* [SOURCE MATERIAL]
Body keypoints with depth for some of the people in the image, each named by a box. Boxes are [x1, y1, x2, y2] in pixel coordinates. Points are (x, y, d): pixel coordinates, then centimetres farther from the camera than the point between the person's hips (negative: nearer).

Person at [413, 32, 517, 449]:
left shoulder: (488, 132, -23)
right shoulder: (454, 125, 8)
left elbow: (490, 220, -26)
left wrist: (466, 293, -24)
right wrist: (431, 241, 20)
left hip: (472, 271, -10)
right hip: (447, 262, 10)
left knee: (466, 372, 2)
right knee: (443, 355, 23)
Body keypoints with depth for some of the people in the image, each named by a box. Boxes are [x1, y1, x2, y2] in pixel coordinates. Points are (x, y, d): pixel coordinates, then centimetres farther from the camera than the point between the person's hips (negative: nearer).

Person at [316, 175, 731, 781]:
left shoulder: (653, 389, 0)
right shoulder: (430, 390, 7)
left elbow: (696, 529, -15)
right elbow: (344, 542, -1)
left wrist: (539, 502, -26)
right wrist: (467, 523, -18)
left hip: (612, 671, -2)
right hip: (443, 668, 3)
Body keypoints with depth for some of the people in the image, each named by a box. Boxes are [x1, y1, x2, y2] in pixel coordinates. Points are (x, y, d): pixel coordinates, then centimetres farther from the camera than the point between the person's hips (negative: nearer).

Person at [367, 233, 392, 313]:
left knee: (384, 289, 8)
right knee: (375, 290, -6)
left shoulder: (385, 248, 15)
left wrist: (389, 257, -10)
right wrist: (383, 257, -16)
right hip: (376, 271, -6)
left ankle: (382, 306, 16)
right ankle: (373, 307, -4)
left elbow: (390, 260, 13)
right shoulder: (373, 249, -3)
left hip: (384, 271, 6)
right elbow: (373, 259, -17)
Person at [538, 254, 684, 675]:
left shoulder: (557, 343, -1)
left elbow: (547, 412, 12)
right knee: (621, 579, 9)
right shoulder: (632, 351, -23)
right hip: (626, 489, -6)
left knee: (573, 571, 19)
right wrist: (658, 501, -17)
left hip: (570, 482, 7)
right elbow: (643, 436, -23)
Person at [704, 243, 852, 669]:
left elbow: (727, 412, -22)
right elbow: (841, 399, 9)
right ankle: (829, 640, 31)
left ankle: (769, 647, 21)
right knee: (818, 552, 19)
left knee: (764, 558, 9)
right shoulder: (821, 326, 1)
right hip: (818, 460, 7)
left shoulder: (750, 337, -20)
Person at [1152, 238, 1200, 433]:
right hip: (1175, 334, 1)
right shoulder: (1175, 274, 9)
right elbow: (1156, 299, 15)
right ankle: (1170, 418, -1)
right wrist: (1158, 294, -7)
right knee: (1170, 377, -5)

* [WHAT THE TASK REQUIRES] Please reproduce every line of the records above word for word, adding nothing and leaving nothing out.

* [ANSWER SECTION]
Body keypoints with depth for some of the people in the image, each named by a box. Boxes are [x1, y1, x2, y2] in pixel coordinates. Points are (x, y, d): pixel coordinates, then centimetres farther from the camera than the point between the person's hips (negative: nearer).

Person at [413, 32, 517, 449]:
left shoulder: (488, 132, -23)
right shoulder: (454, 125, 8)
left elbow: (490, 220, -26)
left wrist: (466, 293, -24)
right wrist: (431, 241, 20)
left hip: (472, 271, -10)
right hip: (447, 262, 10)
left knee: (466, 372, 2)
right knee: (443, 355, 23)
Body keypoints with depth for some of the people in the image, each named by a box. Boxes are [x1, y1, x2, y2] in pixel coordinates. Points are (x, y, d): pixel coordinates, then centimetres farther from the camera than the point between the person's hips (negative: nearer).

Person at [316, 175, 731, 781]:
left shoulder: (653, 389, 0)
right shoulder: (430, 390, 7)
left elbow: (696, 529, -15)
right elbow: (344, 542, -1)
left wrist: (539, 502, -26)
right wrist: (467, 523, -18)
left hip: (612, 671, -2)
right hip: (443, 668, 3)
Body keypoints with depth for some of the people in the image, each named by a box. Boxes are [x1, y1, x2, y2] in pixel coordinates. Points are (x, y, d): pixel coordinates, then centimetres farther from the camera than the point between the person's hips (negative: nearer).

Person at [367, 233, 392, 313]:
left knee: (384, 289, 8)
right knee: (375, 290, -6)
left shoulder: (385, 248, 15)
left wrist: (389, 257, -10)
right wrist: (383, 257, -16)
right hip: (376, 271, -6)
left ankle: (382, 306, 16)
right ankle: (373, 307, -4)
left elbow: (390, 260, 13)
right shoulder: (373, 249, -3)
left hip: (384, 271, 6)
right elbow: (373, 259, -17)
Person at [538, 254, 684, 675]:
left shoulder: (557, 343, -1)
left elbow: (547, 412, 12)
right knee: (621, 579, 9)
right shoulder: (632, 351, -23)
right hip: (626, 489, -6)
left knee: (573, 571, 19)
right wrist: (658, 501, -17)
left hip: (570, 482, 7)
right elbow: (643, 436, -23)
Person at [704, 243, 852, 669]:
left elbow: (727, 412, -22)
right elbow: (841, 399, 9)
right ankle: (829, 640, 31)
left ankle: (769, 647, 21)
right knee: (818, 552, 19)
left knee: (764, 558, 9)
right shoulder: (821, 326, 1)
right hip: (818, 460, 7)
left shoulder: (750, 337, -20)
Person at [1152, 238, 1200, 433]:
right hip: (1175, 334, 1)
right shoulder: (1175, 274, 9)
right elbow: (1156, 299, 15)
right ankle: (1170, 418, -1)
right wrist: (1158, 294, -7)
right knee: (1170, 377, -5)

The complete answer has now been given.